» **Stored data entries**

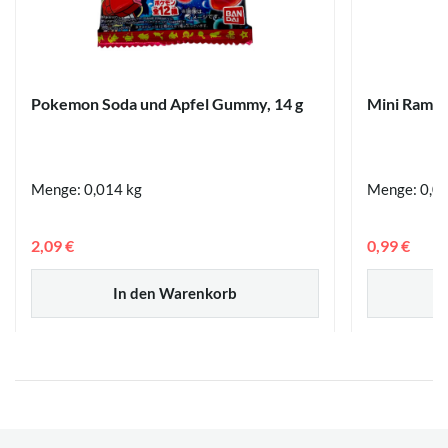
Pokemon Soda und Apfel Gummy, 14 g
Mini Ramun
Menge: 0,014 kg
Menge: 0,0
2,09 €
0,99 €
In den Warenkorb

» **JOB ITEM**
Please give the entries above again exactly as written, leaving out any pictures.

» **ANSWER SECTION**
Pokemon Soda und Apfel Gummy, 14 g
Mini Ramun
Menge: 0,014 kg
Menge: 0,0
2,09 €
0,99 €
In den Warenkorb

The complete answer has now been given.